There is a need to continue ongoing efforts to address high INM and U5M in Nigeria, especially in the northern states, to achieve child health-related sustainable development goals58. Moreover, it is equally important to have a better understanding of ongoing pregnancy and child health initiatives that are being implemented in Anambra and Ogun for others states in the South-East and South-West regions to leverage and implement to reduce current INM and U5M.

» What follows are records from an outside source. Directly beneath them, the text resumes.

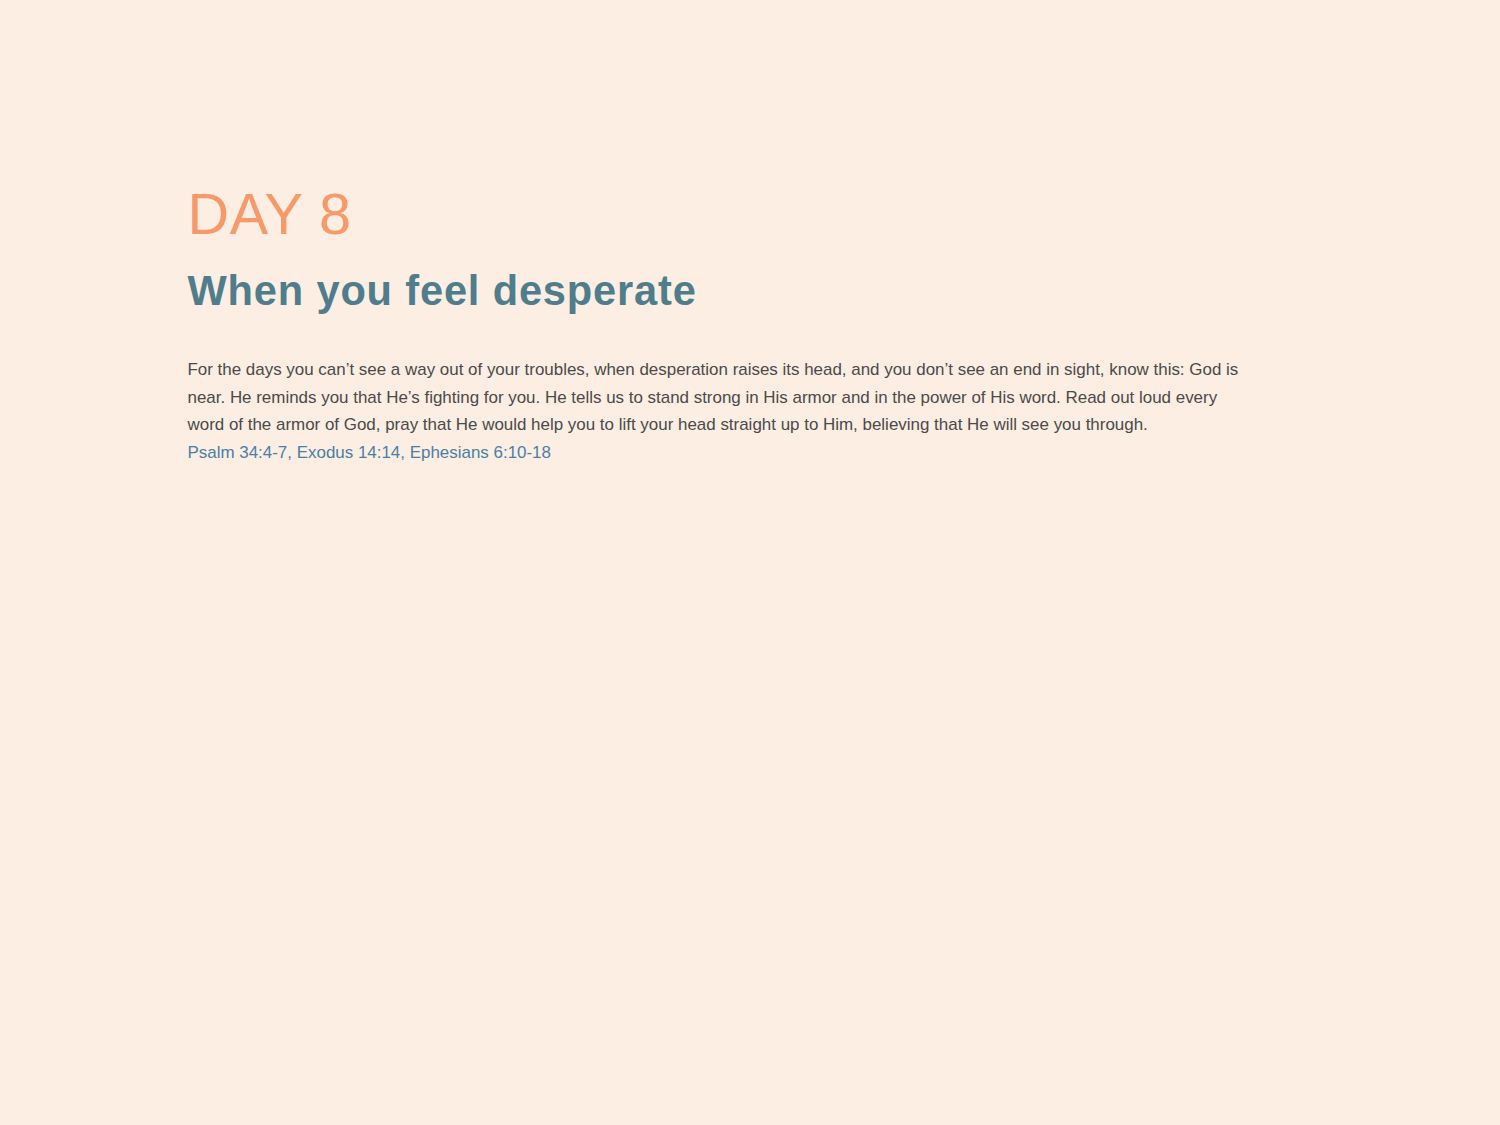DAY 8
When you feel desperate
For the days you can’t see a way out of your troubles, when desperation raises its head, and you don’t see an end in sight, know this: God is near. He reminds you that He’s fighting for you. He tells us to stand strong in His armor and in the power of His word. Read out loud every word of the armor of God, pray that He would help you to lift your head straight up to Him, believing that He will see you through.
Psalm 34:4-7, Exodus 14:14, Ephesians 6:10-18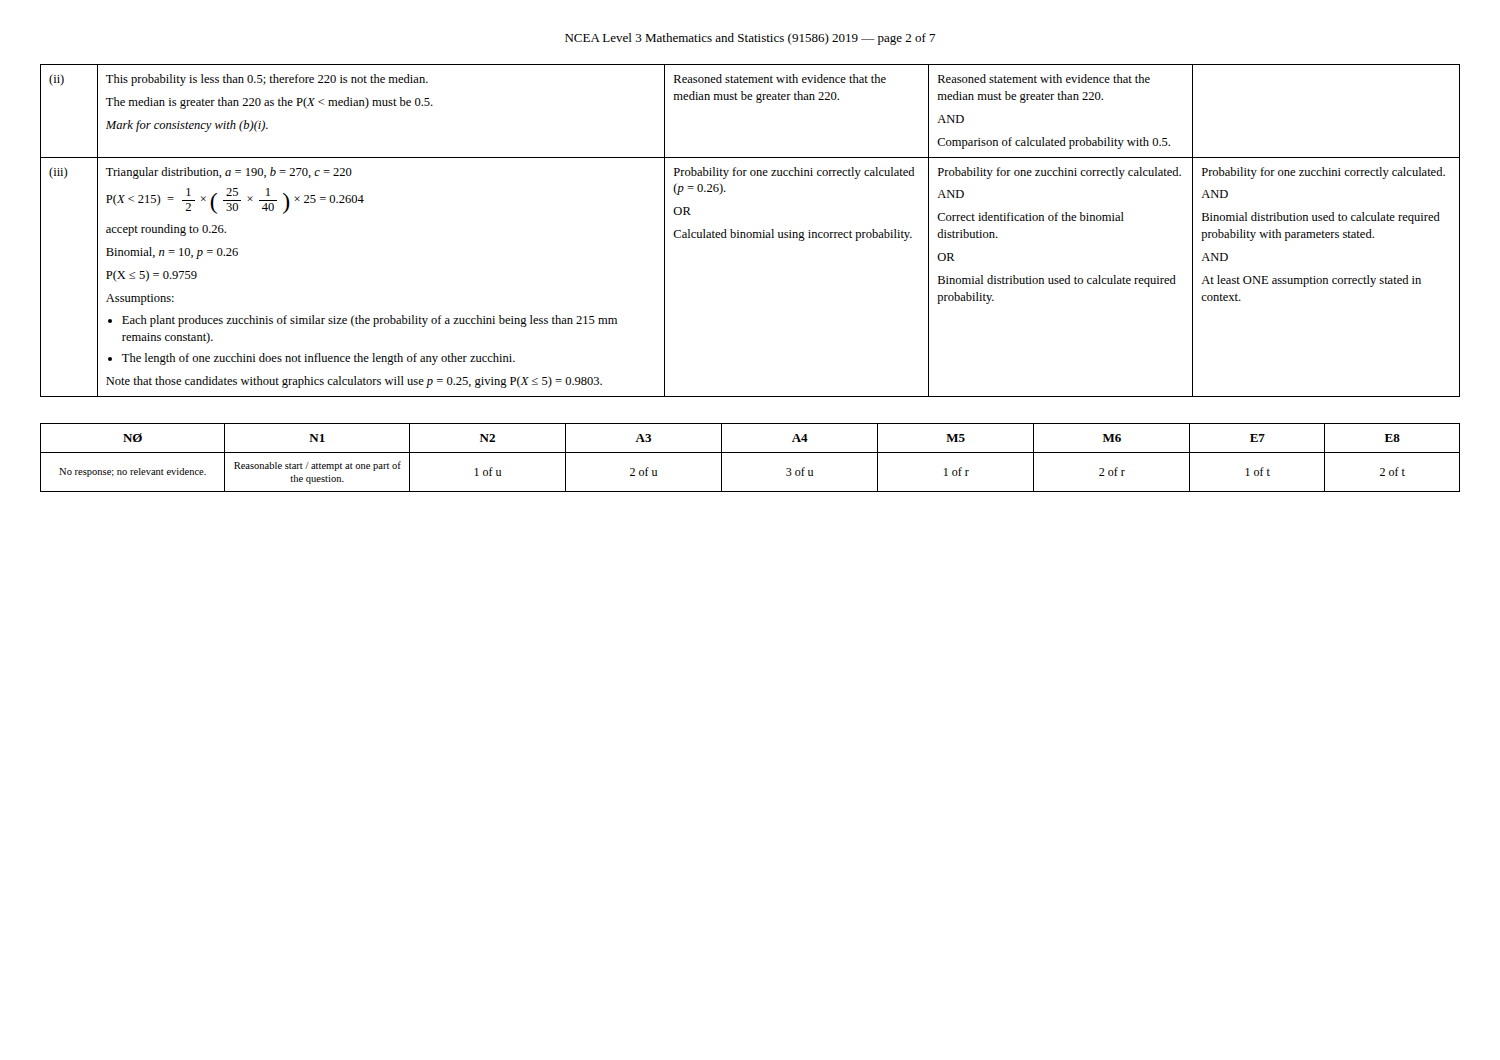NCEA Level 3 Mathematics and Statistics (91586) 2019 — page 2 of 7
| (ii) | This probability is less than 0.5; therefore 220 is not the median. The median is greater than 220 as the P( X < median) must be 0.5. Mark for consistency with (b)(i). | Reasoned statement with evidence that the median must be greater than 220. | Reasoned statement with evidence that the median must be greater than 220. AND Comparison of calculated probability with 0.5. | |
| (iii) | Triangular distribution, a = 190, b = 270, c = 220 P( X < 215) = 1 2 × ( 25 30 × 1 40 ) × 25 = 0.2604 accept rounding to 0.26. Binomial, n = 10, p = 0.26 P(X ≤ 5) = 0.9759 Assumptions: Each plant produces zucchinis of similar size (the probability of a zucchini being less than 215 mm remains constant). The length of one zucchini does not influence the length of any other zucchini. Note that those candidates without graphics calculators will use p = 0.25, giving P( X ≤ 5) = 0.9803. | Probability for one zucchini correctly calculated ( p = 0.26). OR Calculated binomial using incorrect probability. | Probability for one zucchini correctly calculated. AND Correct identification of the binomial distribution. OR Binomial distribution used to calculate required probability. | Probability for one zucchini correctly calculated. AND Binomial distribution used to calculate required probability with parameters stated. AND At least ONE assumption correctly stated in context. |
| NØ | N1 | N2 | A3 | A4 | M5 | M6 | E7 | E8 |
| --- | --- | --- | --- | --- | --- | --- | --- | --- |
| No response; no relevant evidence. | Reasonable start / attempt at one part of the question. | 1 of u | 2 of u | 3 of u | 1 of r | 2 of r | 1 of t | 2 of t |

Study limitations and strengths

The study was based on a cross-sectional analysis and thus causality can not be ascertained. It should also be noted that this study was unable to cover neonatal mortality based on a time constraint and the complexity involve in its computation. The authors accepted that neonatal mortality, especially early neonatal mortality as one of the critical area that has not seen any improvement since 2008 in Nigeria16.

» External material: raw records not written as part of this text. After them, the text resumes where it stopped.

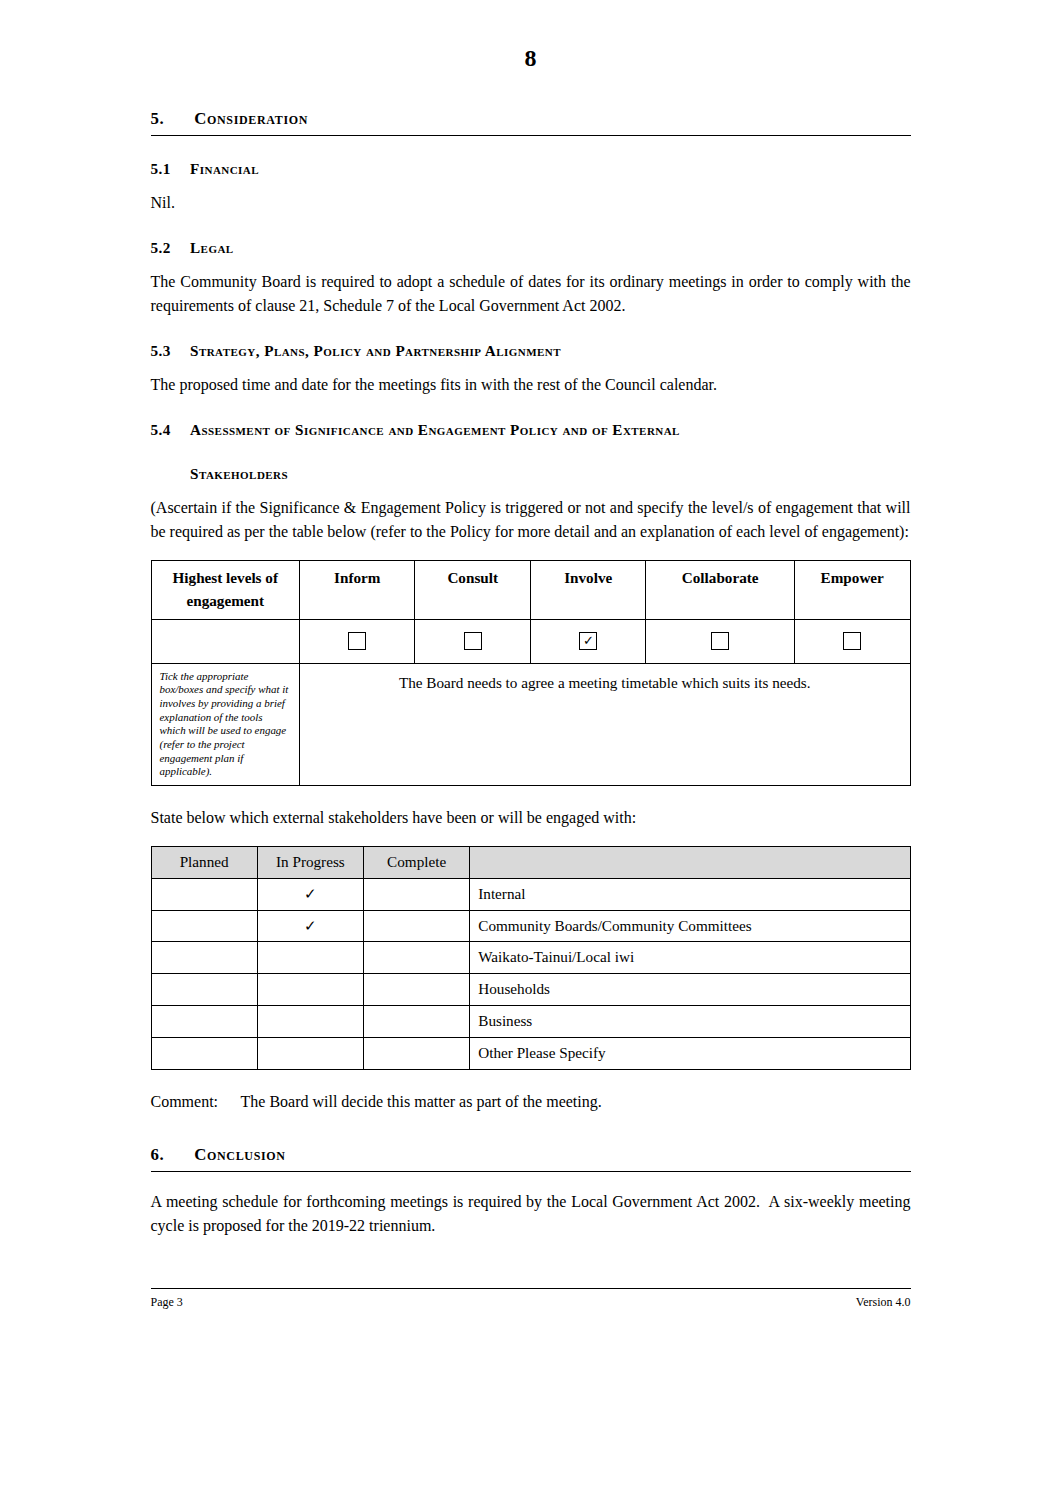8
5. Consideration
5.1 Financial
Nil.
5.2 Legal
The Community Board is required to adopt a schedule of dates for its ordinary meetings in order to comply with the requirements of clause 21, Schedule 7 of the Local Government Act 2002.
5.3 Strategy, Plans, Policy and Partnership Alignment
The proposed time and date for the meetings fits in with the rest of the Council calendar.
5.4 Assessment of Significance and Engagement Policy and of External
Stakeholders
(Ascertain if the Significance & Engagement Policy is triggered or not and specify the level/s of engagement that will be required as per the table below (refer to the Policy for more detail and an explanation of each level of engagement):
| Highest levels of engagement | Inform | Consult | Involve | Collaborate | Empower |
| --- | --- | --- | --- | --- | --- |
| | | | ✓ | | |
| Tick the appropriate box/boxes and specify what it involves by providing a brief explanation of the tools which will be used to engage (refer to the project engagement plan if applicable). | The Board needs to agree a meeting timetable which suits its needs. |
State below which external stakeholders have been or will be engaged with:
| Planned | In Progress | Complete | |
| | ✓ | | Internal |
| | ✓ | | Community Boards/Community Committees |
| | | | Waikato-Tainui/Local iwi |
| | | | Households |
| | | | Business |
| | | | Other Please Specify |
Comment: The Board will decide this matter as part of the meeting.
6. Conclusion
A meeting schedule for forthcoming meetings is required by the Local Government Act 2002. A six-weekly meeting cycle is proposed for the 2019-22 triennium.
Page 3 Version 4.0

This analysis has, however, offered an in-depth view of the variability of incidence rates of INMR and U5MR across states and provides a vital opportunity for monitoring progress with the implementation of ongoing child survival strategies. The study will serve as a baseline for further research aiming at understanding the contextual factors associated with child mortality in Nigeria at a different level in the society. The results also provide baseline information for interventional research aiming at meeting the global agenda in the nearer future. Notably, this study identified differences in INMR and U5MR across states and thus, provides an opportunity for comparative informed decision making. Other states within the same geopolitical region could leverage effective interventions in a high performing state which resulted in low child mortality, to improve on their current child survival strategies and mortality indices. For instance, Ogun state has the lowest INMR and U5MR but Ekiti state within the same region had high indices. Ekiti state could learn and implement what worked and is working in Ogun state.

Conclusions

This study identified variability of INM and UM5 across states and regions in Nigeria, the highest being in the northern region based on the 2018 NDHS. The lack of and low maternal educational attainment and experience of problems accessing healthcare, first birth order and short birth interval; smaller birth weights, multiple births, fathers’ sole decision on healthcare seeking, community illiteracy, and living in states with average to higher rural population proportion were determinants of increased risk of high INM and UM5. Older maternal age-predicted INM while the increased U5M was linked to secondary level education, poor and middle-income wealth tertiles. The pervading high infant and under-five mortality rates call for urgent attention from the federal and state governments in Nigeria and developmental partners to address the identified drivers leveraging on lessons from other states with improved indices. Rural–urban disparity across the states calls for development, equity and optimal access across healthcare and social sectors to attain child health-focused SDG 3.2.